- Extract -
=== Section Start ===
The Faith and Freedom Coalition’s “narrowcast” comes in the form of about 30,000 one-page leaflets that volunteers will slip into church bulletins across the district ahead of the election. They list a series of issues that are resonant with conservatives and at the top of Mr. Trump’s agenda — like Planned Parenthood funding, “abortion on demand,” freedom of speech for churches and “amnesty for illegal immigrants” — and offer a side-by-side comparison of Ms. Handel’s and Mr. Ossoff’s stands.

The coalition has identified more than 100,000 potential voters it will target in 250,000 phone calls, 22,000 home visits and 12 videos that will be sent to their phones and computers.

At the other end of the spectrum are groups like the Chamber of Commerce, Americans for Prosperity and the Congressional Leadership Fund, which are determined to keep their distance from Mr. Trump. The Congressional Leadership Fund plans to have at least 20 offices up and running by the end of the year in districts across the country, including one in Roswell that will stay open after the June election.
=== Section End ===
- Supplied material -
=== Section Start ===
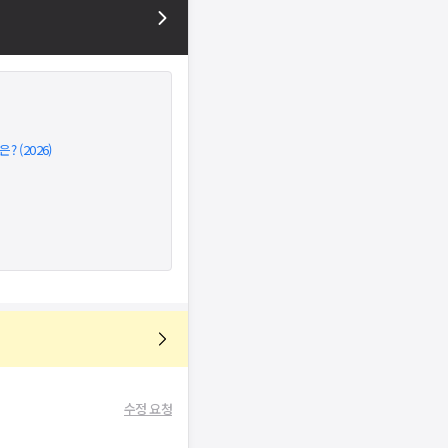
 (2026)
수정 요청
=== Section End ===
- Your goal -
Extend the article about outside groups working in the Handel and Ossoff race, picking up right after its final sentence.

- Result of the task -
Those offices will be primarily in districts that are a lot like Georgia’s Sixth: suburban centers populated with highly educated, well-off voters who are not terribly enthusiastic about Mr. Trump. Those districts, in places like California, New Jersey and Florida, will be the terrain on which the Republican House majority is won or lost.

Ms. Handel, a former Georgia secretary of state, embodies the contradictions and competing interests that will make races like hers so hard for Republicans. As a more conventional chamber of commerce-type Republican, she appeals to the party’s traditional constituency. But she is also struggling to excite the voters who rejected that type of Republicanism when they voted for Mr. Trump last year.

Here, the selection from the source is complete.